Baking enthusiast and blogger Callie Blount shares her recipe for Paleo Espresso Chocolate Chip Cookies. Follow Callie on her blog www.luv-cooks.com, on her YouTube channel https://www.youtube.com/channel/UCFMi3mGDBDqH0kMimT_8huQ and on Instagram https://www.instagram.com/luvcooks/
What You Will Need:
- 1.5 cups almond flour
- 3 tablespoons coconut flour
- 3/4 teaspoon baking soda
- 1/4 teaspoon salt
- 1/4 cup melted coconut oil
- 1 shot flair espresso (or about 35 grams strong coffee) made in a flair espresso maker
- 1/4 cup maple syrup
- 2.5 ounces chopped Paleo chocolate or dairy-free chocolate of your choice
What You Will Do:
- Whisk flours, baking soda and salt together until evenly combined.

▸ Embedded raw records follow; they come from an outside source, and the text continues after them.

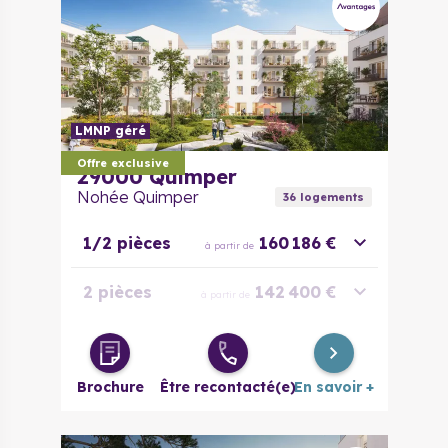
LMNP géré
Offre exclusive
29000
Quimper
Nohée Quimper
36
logement
s
1/2 pièces
160 186 €
à partir de
2 pièces
142 400 €
à partir de
3 pièces
199 100 €
à partir de
Brochure
Être recontacté(e)
En savoir +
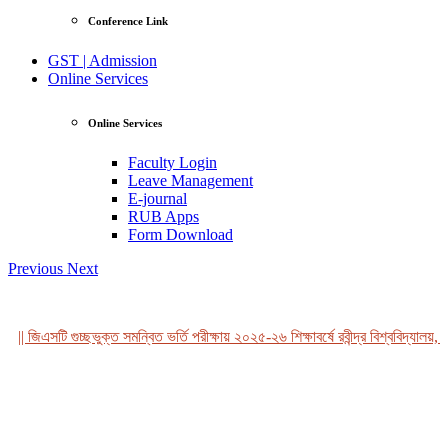
Conference Link
GST | Admission
Online Services
Online Services
Faculty Login
Leave Management
E-journal
RUB Apps
Form Download
Previous
Next
|| জিএসটি গুচ্ছভুক্ত সমন্বিত ভর্তি পরীক্ষায় ২০২৫-২৬ শিক্ষাবর্ষে রবীন্দ্র বিশ্ববিদ্যালয়, ব
View Profile
Professor Tahmina Akhtar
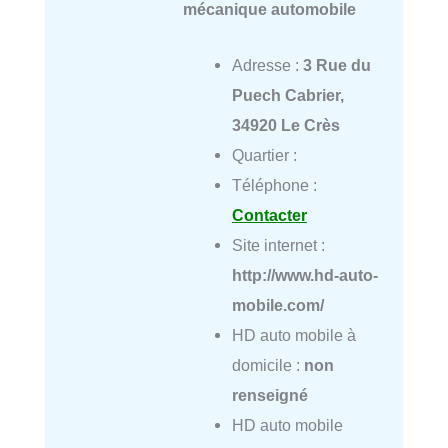
mécanique automobile
Adresse :
3 Rue du
Puech Cabrier,
34920 Le Crès
Quartier :
Téléphone :
Contacter
Site internet :
http://www.hd-auto-
mobile.com/
HD auto mobile à
domicile :
non
renseigné
HD auto mobile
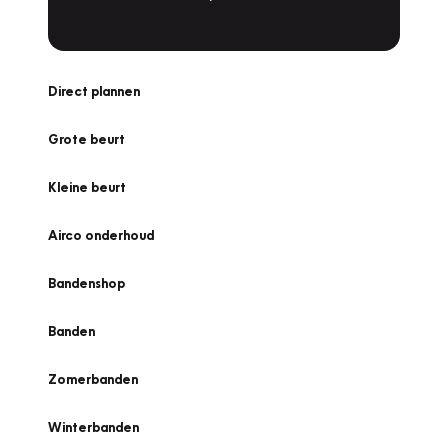
Direct plannen
Grote beurt
Kleine beurt
Airco onderhoud
Bandenshop
Banden
Zomerbanden
Winterbanden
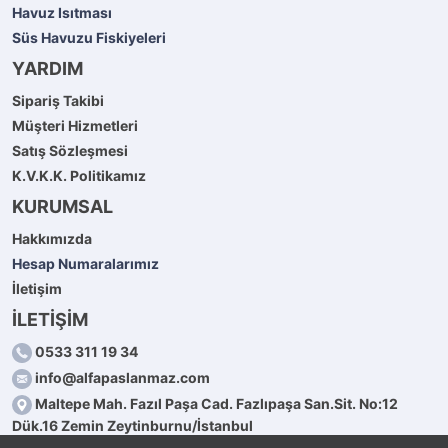
Havuz Isıtması
Süs Havuzu Fiskiyeleri
YARDIM
Sipariş Takibi
Müşteri Hizmetleri
Satış Sözleşmesi
K.V.K.K. Politikamız
KURUMSAL
Hakkımızda
Hesap Numaralarımız
İletişim
İLETİŞİM
0533 311 19 34
info@alfapaslanmaz.com
Maltepe Mah. Fazıl Paşa Cad. Fazlıpaşa San.Sit. No:12
Dük.16 Zemin Zeytinburnu/İstanbul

- Whisk coconut oil, fresh shot espresso (or strong coffee) and maple syrup until somewhat combined (the oil will separate a bit).
- Pour wet ingredients into dry, stirring with a rubber spatula until combined.
- Add chocolate to wet dough and stir until combined.
- Roll dough, a generous tablespoon at a time, out into small balls.
- Place on a parchment-lined baking sheet; use hands to lightly flatten each dough ball.
- Preheat oven to 350.
- Put dough into freezer to set for 15 minutes. Remove from freezer to oven to bake for 12 minutes.
- Move to rack to cool for about 5 minutes, and enjoy!